In the early 1900s, a homesteader whose property was on the shore of Lake Wilderness offered a few rental cabins on his farm to fishermen and hunters. The Gaffney brothers, Tom and Kane, bought the land and began developing a resort in 1926. They later bought two adjacent resort properties and combined them into a complex of about sixty rental cabins that offered indoor and outdoor recreation, including boat rentals, a golf course, a bowling alley, a dance hall, a roller rink, and a restaurant. The resort was a popular destination for locals and visitors during World War II.

As part of their modernization effort after the war ended, the Gaffneys hired the architecture firm of Young, Richardson, Carleton & Detlie to design the new lodge. The architecture firm won its first honor award from the American Institute of Architects in 1952 for Gaffney's Lake Wilderness Lodge.

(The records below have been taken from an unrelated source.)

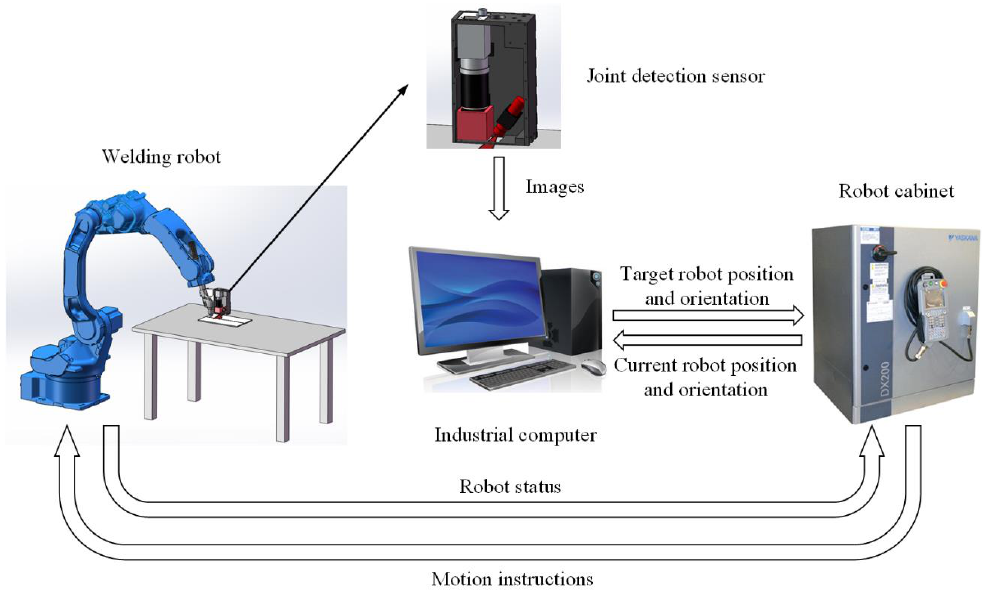
Figure 14. Schematic of the robotic seam tracking system for GTAW (gas tungsten arc welding).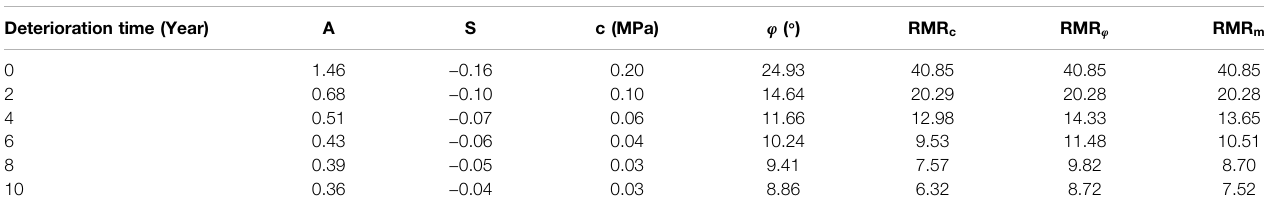
TABLE 4 | Time-dependent parameters of rock mass during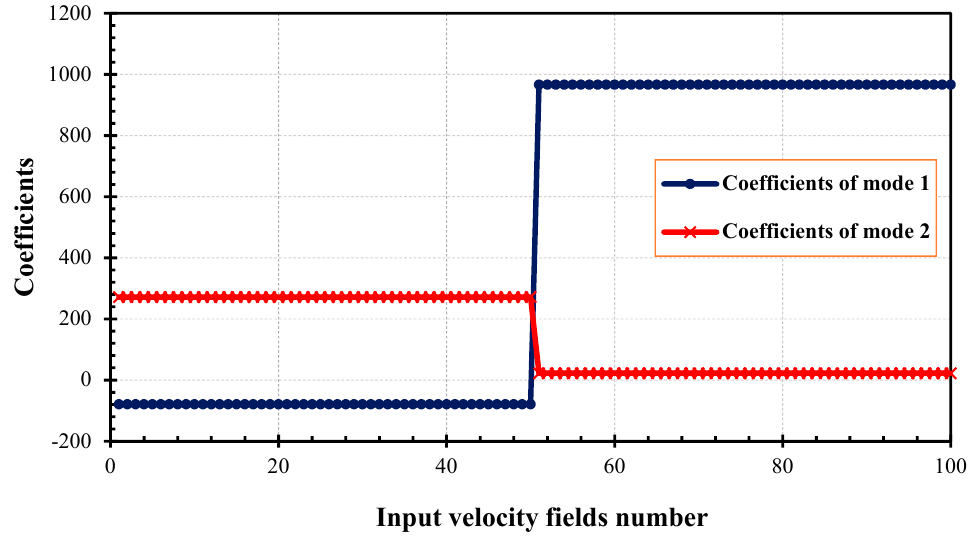
Figure 8. Coefficients of first two POD modes for all 100 input velocity vector fields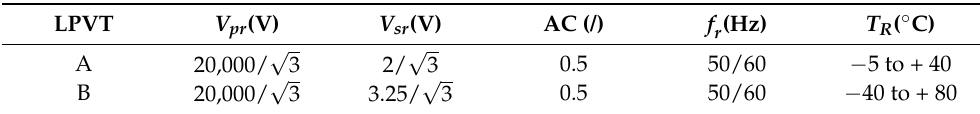
Table 2. Main characteristics of the two passive capacitive low-power voltage transformers (LPVTs) under test.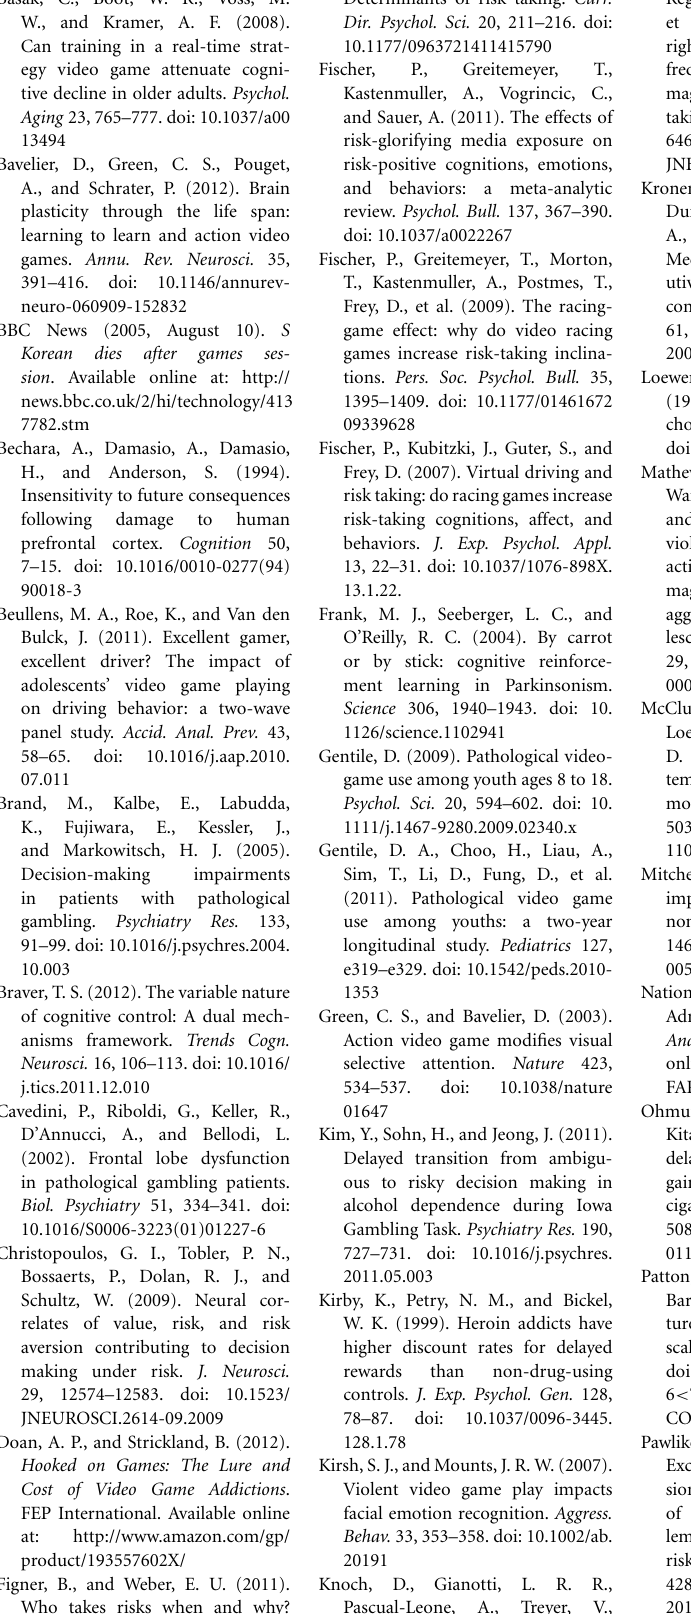
Figner, B., and Weber, E. U. (2011). Who takes risks when and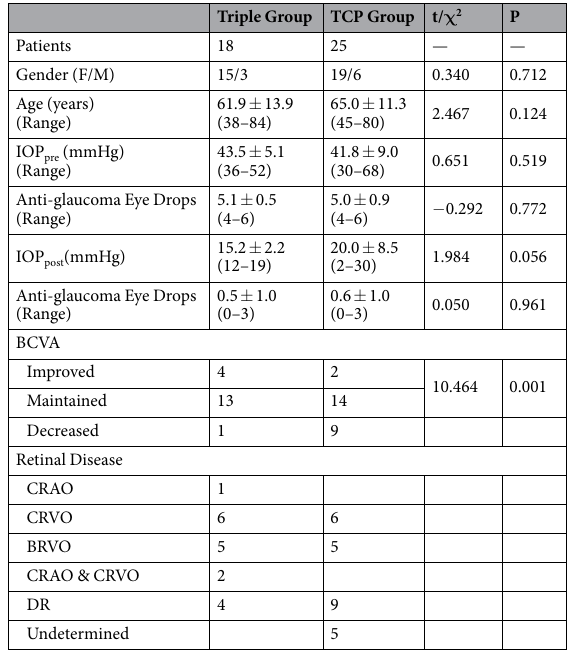
Table 1. The results and demographic characteristics of the triple sequential therapy group and TCP groups. BCVA, best corrected vision acuity; BRVO, branch retinal vein occlusion; CRAO, central retinal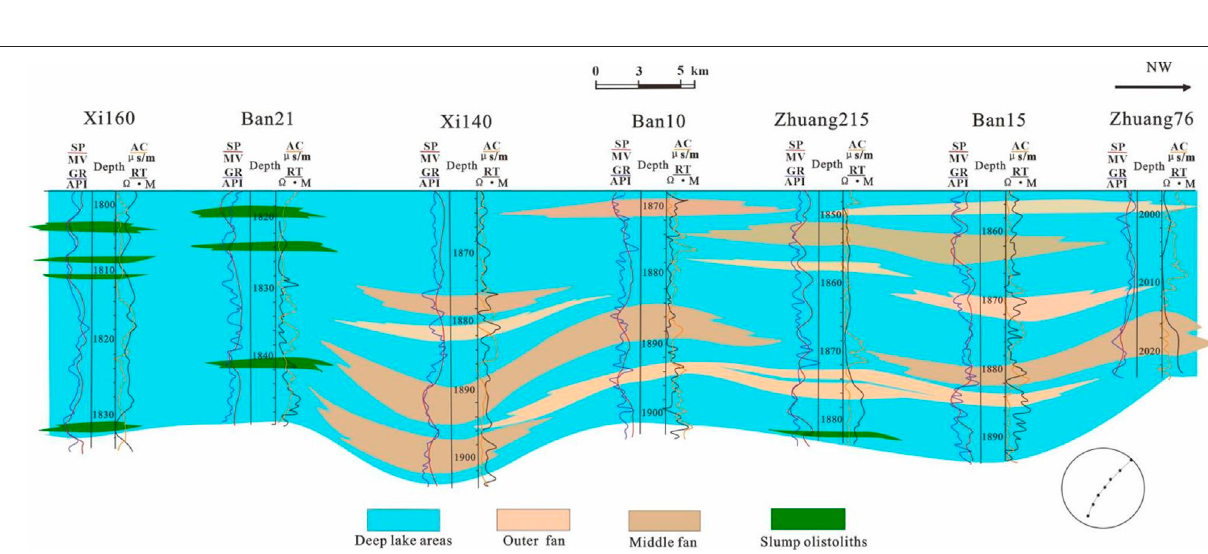
Frontiers in Earth Science |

The lodge is a 3-story wood-frame structure, clad in white cement stucco. The walls are primarily glass panes framed in fir. The architects designed the lodge to be viewed from the lake and entry sides. A long canopy provides shelter for arriving guests on the entry side. Natural fir is used extensively inside through support columns and exposed beams. The north wing contains 10 guest rooms with small balconies and private bathrooms. The lodge is wrapped by a concrete deck on the lakeside, supported by two rows of concrete columns and concrete beams.

The lodge contains a 33-foot Thunderbird sculpture, carved from a 7 1/2-foot diameter cedar log by Dudley C. Carter. A free-standing staircase spirals around the sculpture which serves as the mezzanine centerpiece.

The Gaffneys added a 2,400-foot airstrip to encourage visitors to take air taxis to the resort. In 1952, the air taxi fee from Bellevue Airfield was $10 for one person.

King County, Washington purchased the lake property in 1966 and leased it as a convention center. In 2003, the property was transferred to the City of Maple Valley.